> **練習課題**
[a] 引用文の「ミニコンサートが始まり、メン」から「あるとはとても思えなかった。」までを、一字一句違えずに書き写しなさい。
[b] 引用文によると、シンクロナイズドスイミングのポーズとして合掌した熊井ちゃんは、それを何の一瞬を切り取ったものだと告げたか。

Berryz工房 青春バスガイド/ライバル 発売記念イベント

さて、俺はモー娘。の五期メンバーが加入したあたりで一度ハロプロのファンをやめている。あれこれあって再びヲタ界に戻って来たものの現在はCDを聴ければそれで満足という状態で、コンサートやイベントに足を運ぶことは二度とないだろうなと思っていた。ところが先日買ったBerryz工房のCDに封入されていたイベント抽選券が当たり、数年ぶりに魑魅魍魎の蠢く会場へ向かう事となった(無論、我自身もその百鬼夜行の一員であるのだが)。この手のイベントの目玉となっているのはミニコンサート終了後の握手会であるらしく、意中のメンバーの手を握るためにヲタ達はこぞって同じCDを何枚も何十枚も買うのだと聞く。しかし基本的に二次元オタである俺からすれば握手というものにあまり興味はなく、というか本来は友愛の情を示すためや信頼の証明として行われる握手という行為が、年端も行かぬ娘達と中年男性である俺の間で何の意思疎通もないまま行われるという状況が、ただただ不可解であるとすら言えた。にも関わらず俺が握手会の列に並ぶのはBerryz工房の巨人・熊井ちゃんを間近で見るためであった。15歳の若さでありながら一説によると182cmを超えたという、アイドルとしては完全に規格外なその姿をひと目だけでも見たいという気持ちは抑え切れなかったのだ。
ミニコンサートが始まり、メンバーがステージに登場した時に驚いたのは、その顔の小ささだった。よく年嵩の女性や昼のバラエティ番組の司会を務める黒眼鏡が若い娘を褒めるときに使う「顔小さいねー」というフレーズだが、なるほど、この言葉を口にしたくなる気持ちがよくわかった。そのリアリティのないまでの小顔は恐怖を感じるレベルで、俺は実物を前にして更にBerryz工房という存在の現実味が薄れていくのを感じた。
中でも熊井ちゃんの小顔はその巨躯とあいまって非常に強いインパクトがあった。美しい巨大昆虫のようだった。この巨大昆虫が我々と同じ生物であるとはとても思えなかった。
その思いは、ステージで繰り広げられるジェスチャーゲームを見た時に、より深いものになった。司会者が「シンクロナイズドスイミングのポーズをとれ」と指示し、他のメンバーが思い思いにそれらしいポーズをとる中、熊井ちゃんはフッと目を閉じ、その胸の前で静かに手を合わせて合掌のポーズを取った。その神々しさから一部の人間に生き如来と呼ばれる熊井ちゃんがとるそのポーズには多大な説得力があった。しかしシンクロナイズドスイミングのポーズというお題を前に一体何故…。怪訝な顔で真意を問う司会者に対し、如来はカッと目を見開いて「これは水面に飛び出す直前の一瞬を切り取ったものである」と厳かに告げた。「結果があるのは過程があるからです。我々はそれを忘れてはなりません」という熊井ちゃんからのメッセージだったのであろう。恥ずかしながら最近の俺は結果を出す事だけに焦り、過程というものの需要さを忘れていた。15歳の如来のアドバイスに俺は涙が止まらず周りの客に気付かれぬように両の掌を合わせて熊井ちゃんを拝んだ。

> **提供資料**
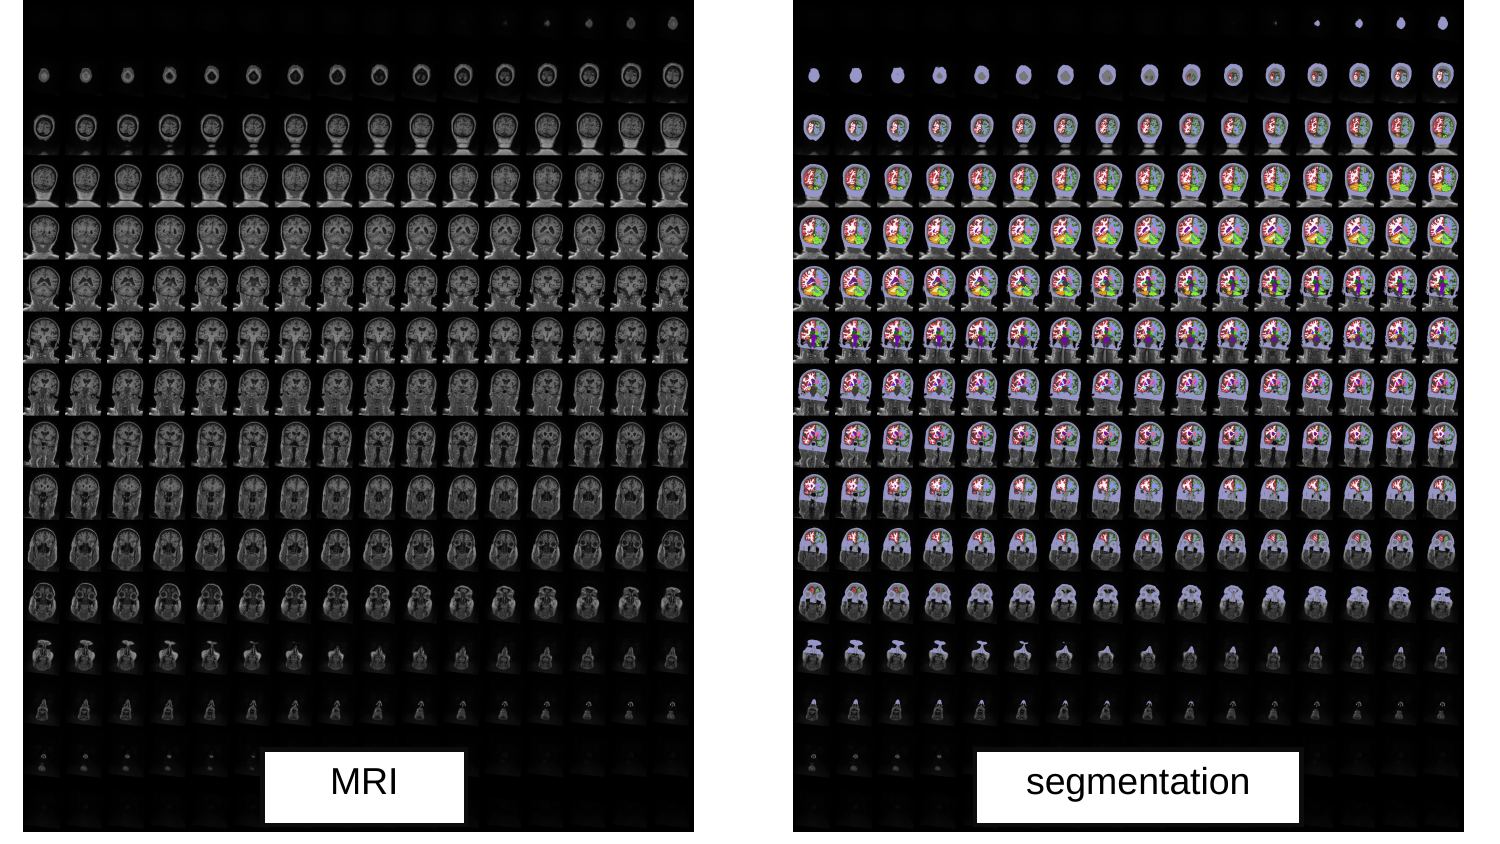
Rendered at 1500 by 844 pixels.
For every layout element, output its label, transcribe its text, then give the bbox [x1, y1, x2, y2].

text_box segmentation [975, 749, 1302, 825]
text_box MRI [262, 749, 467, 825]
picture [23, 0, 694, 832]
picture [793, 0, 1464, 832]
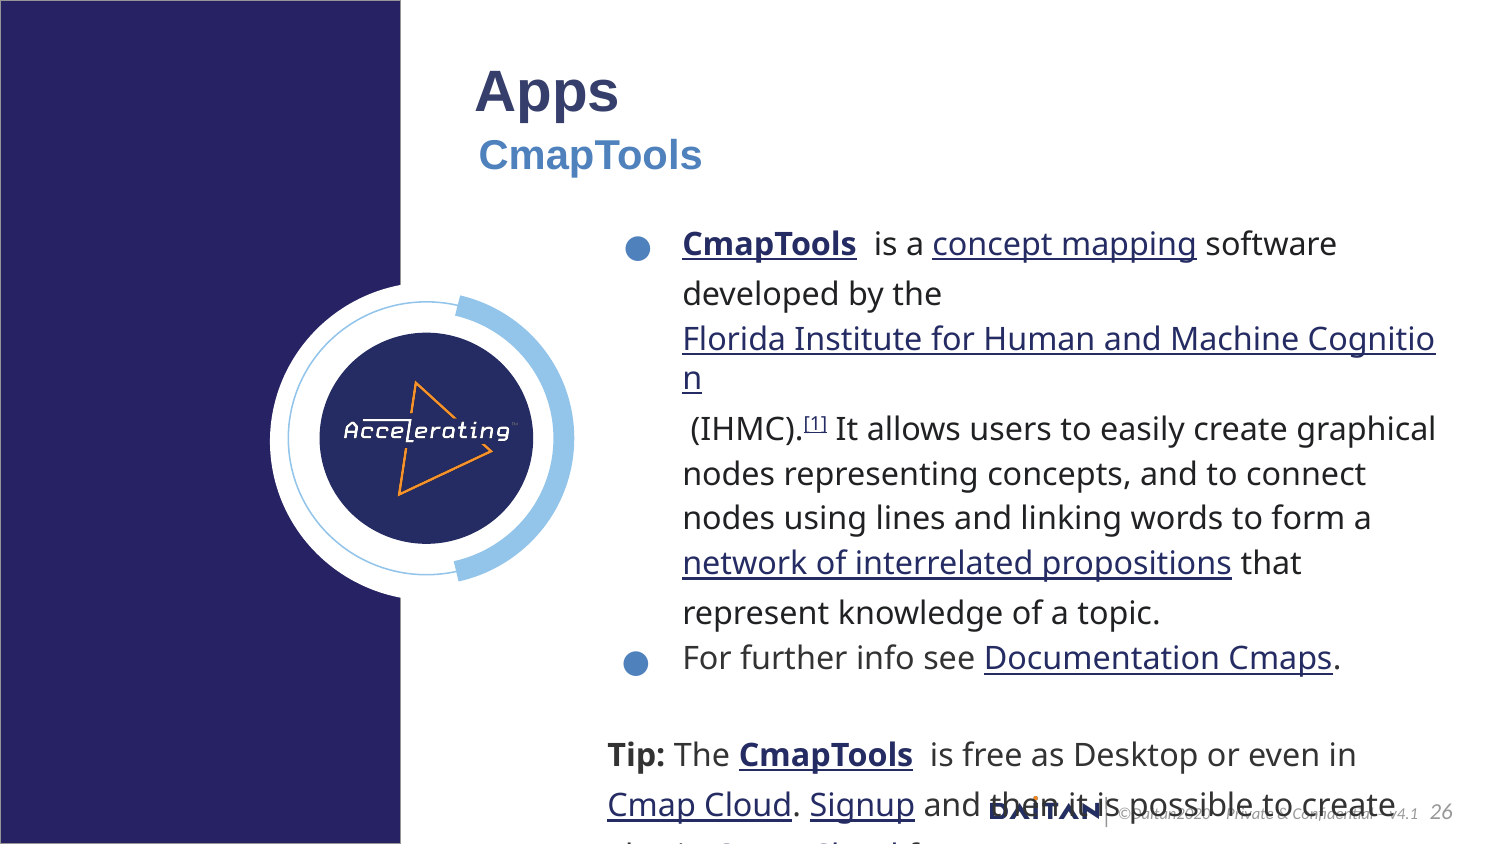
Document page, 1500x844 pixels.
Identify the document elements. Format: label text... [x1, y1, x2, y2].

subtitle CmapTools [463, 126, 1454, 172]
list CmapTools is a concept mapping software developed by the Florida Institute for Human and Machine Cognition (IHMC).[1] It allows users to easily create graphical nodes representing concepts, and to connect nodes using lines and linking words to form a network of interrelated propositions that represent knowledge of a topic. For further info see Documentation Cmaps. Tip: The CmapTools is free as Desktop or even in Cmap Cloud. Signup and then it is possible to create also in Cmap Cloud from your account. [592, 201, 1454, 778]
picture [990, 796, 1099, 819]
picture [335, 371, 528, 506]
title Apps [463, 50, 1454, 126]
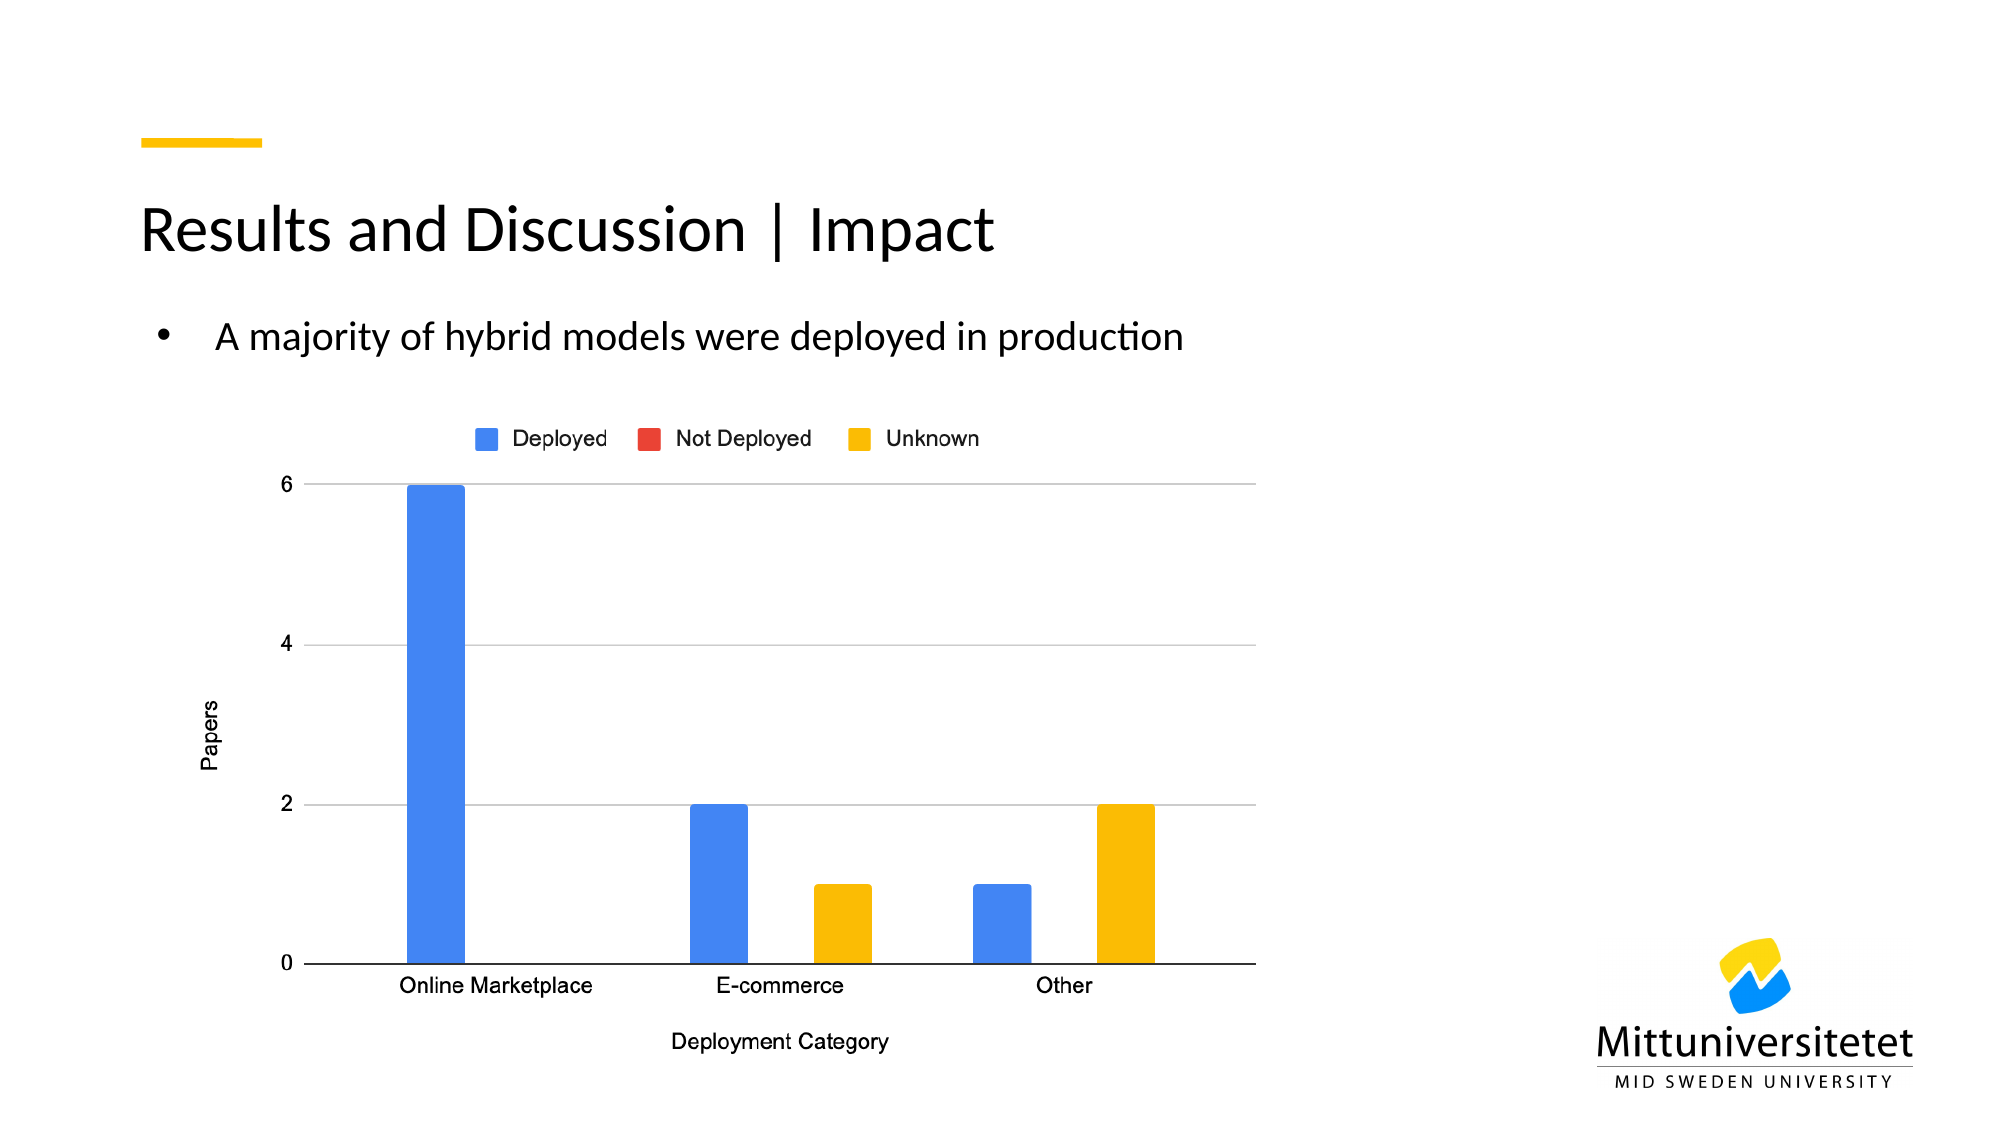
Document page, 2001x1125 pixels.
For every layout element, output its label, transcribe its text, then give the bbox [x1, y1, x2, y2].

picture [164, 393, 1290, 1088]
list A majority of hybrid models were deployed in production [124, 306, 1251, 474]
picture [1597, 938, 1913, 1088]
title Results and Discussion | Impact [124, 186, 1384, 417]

> **解答例**
[a]
ミニコンサートが始まり、メンバーがステージに登場した時に驚いたのは、その顔の小ささだった。よく年嵩の女性や昼のバラエティ番組の司会を務める黒眼鏡が若い娘を褒めるときに使う「顔小さいねー」というフレーズだが、なるほど、この言葉を口にしたくなる気持ちがよくわかった。そのリアリティのないまでの小顔は恐怖を感じるレベルで、俺は実物を前にして更にBerryz工房という存在の現実味が薄れていくのを感じた。
中でも熊井ちゃんの小顔はその巨躯とあいまって非常に強いインパクトがあった。美しい巨大昆虫のようだった。この巨大昆虫が我々と同じ生物であるとはとても思えなかった。

[b] 水面に飛び出す直前の一瞬